Villaraigosa’s main coalition consisted of Latinos and Westside Jews. It wasn’t big enough, representing just 27% of the electorate. Latinos cast 22% of the votes and 82% backed Villaraigosa. Westside Jews voted 54% for the liberal Latino.

That sleeping giant--the exploding Latino population--still isn’t quite awake politically. But it’s stirring. In the 1993 mayoral election, Latinos represented just 10% of the electorate; whites 72%. On Tuesday, whites were down to 52%, voting 59% for Hahn.

Advertisement

Latinos make up 41% of the city’s adult population, but their share of Tuesday’s vote was roughly half that number. Conversely, whites are 34% and blacks 11%, but their percentages of the vote were about 50% higher than their population share.

It’s the immigrant Latinos who are voting the most--people who have taken the time to become citizens. The U.S.-born Latinos are harder to coax to the polls, notes Harry Pachon, president of the Tomas Rivera Policy Institute. That’s a factor of low income, poor education and young age, he says.

So this raises the question: Should Villaraigosa have worked Latino communities harder, cheerleading potential voters into excitement for his historic candidacy? It’s reminiscent of 1982, when then-Mayor Tom Bradley took black voters for granted in his gubernatorial race. Their turnout was subpar and he lost by only 1.2%.

The conventional wisdom is that if a citywide--or statewide--candidate revs up his own ethnic base, this not only takes time and money away from reaching out to other groups, it might scare them. Villaraigosa was running as a candidate of all the people.

But as the Bradley and Villaraigosa losses have shown, a candidate’s first priority should be to maximize his own base and take no voters for granted.

Republicans also did in Villaraigosa, a price he paid for being backed by labor and the Democratic Party. The GOP was only 20% of the electorate, but voted 79% for Hahn, despite Mayor Richard Riordan’s essentially irrelevant endorsement of Villaraigosa.

Advertisement

“The Republican view was that if Villaraigosa got elected, he would build a Democratic machine on the left and become a big Latino star,” says GOP analyst Tony Quinn. “They didn’t want a popular left-wing Latino machine.”

Villaraigosa had other problems too, not the least of which was a nagging polyp on a vocal cord that left his voice annoyingly hoarse and raspy. It will require surgery.

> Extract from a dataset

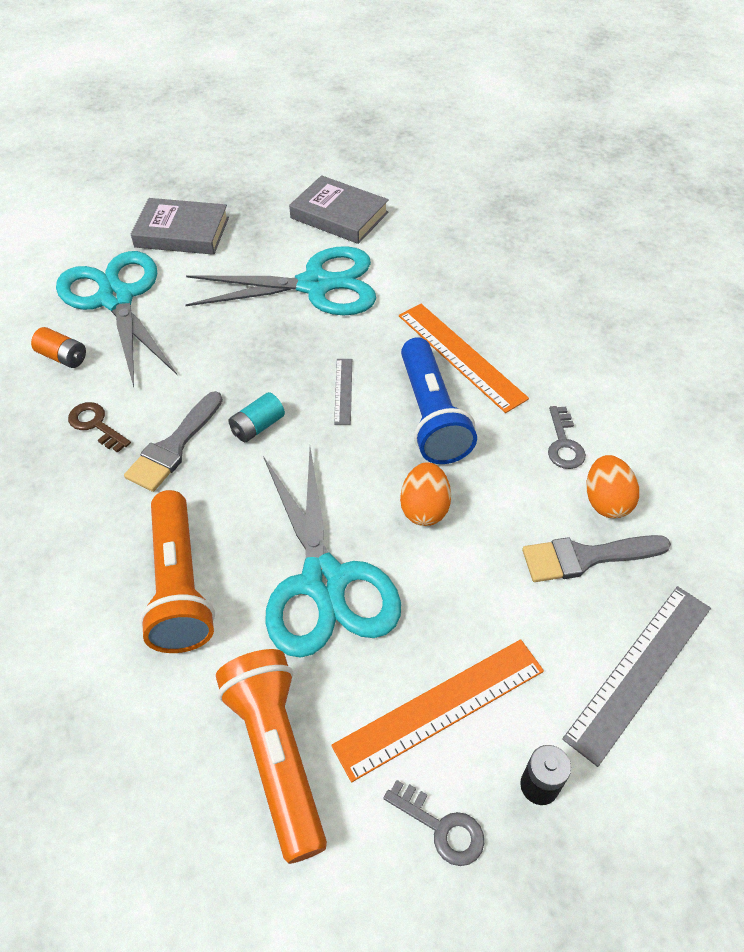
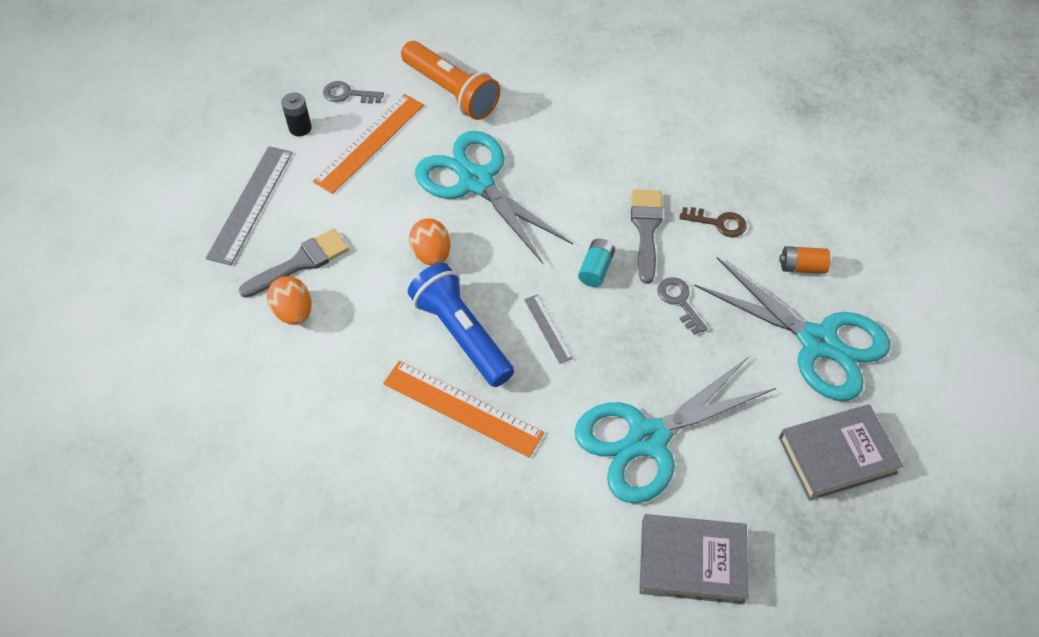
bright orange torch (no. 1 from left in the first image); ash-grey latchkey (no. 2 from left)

And as the Hahn camp takes spinning, post-election bows, it simultaneously will be slinking out of the mud. Hahn’s cocaine pipe TV ad ranks among the all-time sleaziest, right down there with Pete Wilson’s “they keep coming” spot that aroused Latinos into citizenship.

“It’s the old equation of Latino equals drug dealer equals criminal class,” says Pachon. “That’s what Latinos saw.”

Villaraigosa says he’s proud of his positive campaign. But Hahn went negative and won.

Conventional wisdom says a Latino or black can’t win high office if he goes on the attack, because that frightens whites. Time to discard that playbook.